Jan 23 15:03:59 m1-srv3 incusd[1098932]: time="2026-01-23T15:03:59+03:00" level=error msg="Failed migration on target" clusterMoveSourceName=demo3 err="Failed to run: truenas_incus_ctl share iscsi locate --target-prefix=incus --create --parsable zpool-shared/truenas_shared/virtual-machines/demo3.block: exit status 1 (Error: \niscsiadm: This command will remove the record [iface: default, target: iqn.2026-10.org.truenas.ctl:incus:zpool-shared:truenas-shared:virtual-machines:demo-block, portal: 10.11.10.249,3260], but a session is using it. Logout session then rerun command to remove record.\n\nThe remote iscsitarget service is running. It may need to be restarted with:\nservice restart iscsitarget)" instance=demo3 live=true project=default push=false

how broken migration looks like

id: 056659e9-95b1-4677-890d-1645e4d8bde7
class: task
description: Migrating instance
created_at: 2026-01-23T16:47:37.065246426+03:00
updated_at: 2026-01-23T16:50:51.880347451+03:00
status: Running
status_code: 103
resources:
  instances:
  - /1.0/instances/demo3
metadata:
  live_migrate_instance_progress: 'Live migration: 1.08GB remaining (0B/s) (0% CPU
    throttle)'
  progress:
    percent: "0"
    processed: "806886"
    speed: "0"
    stage: live_migrate_instance
may_cancel: false
err: ""
location: m1-srv2

and we stuck, nothing migrated, operation impossible to cancel

So that’s TrueNAS using the native TrueNAS storage driver?

yes

after failed migration with failover scenario impossible to create new vm

So.. looks like iscsi + truenas is broken.

@stgraber small postmortem:

open-iscsi have bug iscsid: lost sessions and unable to logout · Issue #228 · open-iscsi/open-iscsi · GitHub with old history. If one server in cluster fail (instant shutdown, broken network) some iscsi sessions lost, some shutdown correctly.

When broken server turned on, incus can’t do anything with that vm with invalid “ghost” iscsi

Ah, interesting. I wonder if allowing concurrent access to all the iscsi LUNs would help deal with that somehow. Though that’s all logic that’s outside of Incus and in the TrueNAS bridge code instead (GitHub - truenas/truenas_incus_ctl: TrueNAS CLI Admin tool for Incus and Consumers)

TrueNAS also supports NVME over TCP, so that could be an alternative.

But incus is not support nvme over tcp, right?
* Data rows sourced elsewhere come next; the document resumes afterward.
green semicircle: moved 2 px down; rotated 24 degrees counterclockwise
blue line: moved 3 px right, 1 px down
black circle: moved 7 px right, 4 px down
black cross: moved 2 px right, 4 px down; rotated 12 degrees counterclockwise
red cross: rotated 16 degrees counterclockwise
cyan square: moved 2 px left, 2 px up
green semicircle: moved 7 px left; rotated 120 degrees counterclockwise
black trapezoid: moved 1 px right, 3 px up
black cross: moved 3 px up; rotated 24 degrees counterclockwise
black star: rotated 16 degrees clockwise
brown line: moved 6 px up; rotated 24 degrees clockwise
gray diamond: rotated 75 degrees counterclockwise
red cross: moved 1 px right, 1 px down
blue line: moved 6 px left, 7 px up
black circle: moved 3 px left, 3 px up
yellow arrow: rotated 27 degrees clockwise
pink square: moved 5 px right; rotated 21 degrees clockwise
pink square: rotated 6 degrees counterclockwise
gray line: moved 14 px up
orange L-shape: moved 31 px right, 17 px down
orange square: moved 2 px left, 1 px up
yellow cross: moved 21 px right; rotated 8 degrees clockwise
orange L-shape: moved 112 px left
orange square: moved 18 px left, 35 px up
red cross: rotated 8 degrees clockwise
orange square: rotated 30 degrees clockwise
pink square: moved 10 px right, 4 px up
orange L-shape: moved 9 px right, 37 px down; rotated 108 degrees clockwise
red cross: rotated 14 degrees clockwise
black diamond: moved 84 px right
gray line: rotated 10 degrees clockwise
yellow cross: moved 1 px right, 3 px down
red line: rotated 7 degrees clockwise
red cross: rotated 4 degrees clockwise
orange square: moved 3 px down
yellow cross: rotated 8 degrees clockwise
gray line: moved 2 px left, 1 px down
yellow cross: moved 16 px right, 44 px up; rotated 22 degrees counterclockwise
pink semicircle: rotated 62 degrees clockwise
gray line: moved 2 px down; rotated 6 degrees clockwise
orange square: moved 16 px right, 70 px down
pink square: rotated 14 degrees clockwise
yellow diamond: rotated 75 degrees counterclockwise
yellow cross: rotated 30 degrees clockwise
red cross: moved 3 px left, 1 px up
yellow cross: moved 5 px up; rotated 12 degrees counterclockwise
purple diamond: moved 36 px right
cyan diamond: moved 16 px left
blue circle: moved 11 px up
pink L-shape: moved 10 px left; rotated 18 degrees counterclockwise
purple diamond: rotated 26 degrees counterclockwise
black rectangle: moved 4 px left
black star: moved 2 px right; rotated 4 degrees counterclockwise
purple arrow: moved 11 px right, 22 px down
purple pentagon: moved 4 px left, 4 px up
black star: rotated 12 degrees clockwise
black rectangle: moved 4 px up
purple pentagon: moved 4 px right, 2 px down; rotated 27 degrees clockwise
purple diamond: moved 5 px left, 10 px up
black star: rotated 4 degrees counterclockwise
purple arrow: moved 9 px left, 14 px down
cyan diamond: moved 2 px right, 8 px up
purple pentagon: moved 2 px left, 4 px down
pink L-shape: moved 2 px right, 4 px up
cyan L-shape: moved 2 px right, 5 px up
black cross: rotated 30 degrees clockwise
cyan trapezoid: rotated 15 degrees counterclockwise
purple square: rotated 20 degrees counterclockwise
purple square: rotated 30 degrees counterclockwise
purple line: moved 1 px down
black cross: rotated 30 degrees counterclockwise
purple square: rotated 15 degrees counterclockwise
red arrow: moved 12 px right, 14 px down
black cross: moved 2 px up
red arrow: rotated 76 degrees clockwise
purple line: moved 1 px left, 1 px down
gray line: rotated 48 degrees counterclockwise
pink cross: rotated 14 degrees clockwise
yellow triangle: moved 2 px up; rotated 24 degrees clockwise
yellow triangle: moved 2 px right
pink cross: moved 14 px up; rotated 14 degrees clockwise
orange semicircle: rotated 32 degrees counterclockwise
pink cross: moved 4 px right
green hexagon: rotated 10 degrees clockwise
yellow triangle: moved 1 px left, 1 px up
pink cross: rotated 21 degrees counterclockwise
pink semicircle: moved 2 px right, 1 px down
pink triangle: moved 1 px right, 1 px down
It doesn’t matter here. The project I linked to above is what interacts with TrueNAS, TrueNAS can export over either iSCSI or NVME-over-TCP. All Linux systems can connect to either iSCSI or NVME-over-TCP, so the project I linked to could be updated to use NVME-over-TCP without needing any actual change to the TrueNAS driver in Incus.

2 Likes

without needing any actual change to the TrueNAS driver in Incus

and yes, and no.

Without fork incus impossible to implement nvme over tcp only in truenas_incus_ctl project.

Ah, interesting, I thought that they had put all that stuff in the separate binary.

Anyway, most of the work would need to be done in the external tool, then once that’s done, the Incus change would be pretty trivial.

Okay, but what about current truenas + iscsi status in incus project? It’s stable? For shure?